Thompson Hailey A, Brinkman Hannah M, Kashani Kianoush B, Cole Kristin C, Wittwer Erica D, Wieruszewski Patrick M
Department of Pharmacy, Mayo Clinic, Rochester, MN, USA.
Division of Pulmonary and Critical Care Medicine, Mayo Clinic, Rochester, MN, USA; Division of Nephrology and Hypertension, Mayo Clinic, Rochester, MN, USA.
J Crit Care. 2025 Apr;86:155004. doi: 10.1016/j.jcrc.2024.155004. Epub 2024 Dec 14.
Septic shock refractory to high-dose vasopressors confers unacceptably high mortality, however, the impact of timing of peak vasopressor dose exposure on outcomes is unknown.

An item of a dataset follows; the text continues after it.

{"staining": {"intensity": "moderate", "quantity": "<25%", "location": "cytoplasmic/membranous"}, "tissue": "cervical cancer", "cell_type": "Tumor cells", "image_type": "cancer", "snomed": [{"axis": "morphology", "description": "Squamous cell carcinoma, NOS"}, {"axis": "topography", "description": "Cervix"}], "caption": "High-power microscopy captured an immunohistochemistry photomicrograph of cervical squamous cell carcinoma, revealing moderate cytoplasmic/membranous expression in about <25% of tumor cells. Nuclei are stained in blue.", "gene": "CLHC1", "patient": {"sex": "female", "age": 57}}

This retrospective cohort study included adults who required a vasopressor dose ≥0.5 μg/kg/min norepinephrine-equivalents in the first 24 h of septic shock. We used the median time to peak vasopressor dose to stratify patients into 'early' and 'late' groups. Multivariable Cox proportional hazards regression was used to assess the impact of time to peak vasopressor exposure on mortality.
The median time to peak vasopressor dose exposure was 6 (3,13) hours, defining the early (n = 351) and late (n = 351) groups. In the severity-adjusted multivariable analysis, the early group was less likely to die within 28 days (HR 0.76, 95 % CI 0.58-0.99). The early group experienced significantly more days alive and free from renal replacement therapy, vasopressors, mechanical ventilation, and quicker independence from vasopressors (HR 1.40, 95 % CI 1.17-1.69). Mesenteric ischemia and arrhythmias were more frequent in the late group.
In vasopressor-refractory septic shock, achieving the peak vasopressor dose within the first six hours of shock onset was associated with reduced mortality and more days alive and free from organ-support therapies.
对大剂量血管升压药难治的感染性休克死亡率高得令人难以接受,然而,血管升压药剂量达到峰值的时间对预后的影响尚不清楚。
这项回顾性队列研究纳入了在感染性休克的最初24小时内需要血管升压药剂量≥0.5μg/kg/min去甲肾上腺素等效剂量的成年人。我们使用血管升压药剂量达到峰值的中位时间将患者分为“早期”和“晚期”组。采用多变量Cox比例风险回归来评估血管升压药暴露达到峰值的时间对死亡率的影响。
血管升压药剂量达到峰值的中位时间为6(3,13)小时,据此确定了早期组(n = 351)和晚期组(n = 351)。在经严重程度调整的多变量分析中,早期组在28天内死亡的可能性较小(风险比0.76,95%置信区间0.58 - 0.99)。早期组存活且无需肾脏替代治疗、血管升压药、机械通气的天数明显更多,且更快摆脱血管升压药(风险比1.40,95%置信区间1.17 - 1.69)。晚期组肠系膜缺血和心律失常更为常见。
在对血管升压药难治的感染性休克中,在休克发作的前六小时内达到血管升压药剂量峰值与死亡率降低以及存活且无需器官支持治疗的天数增加相关。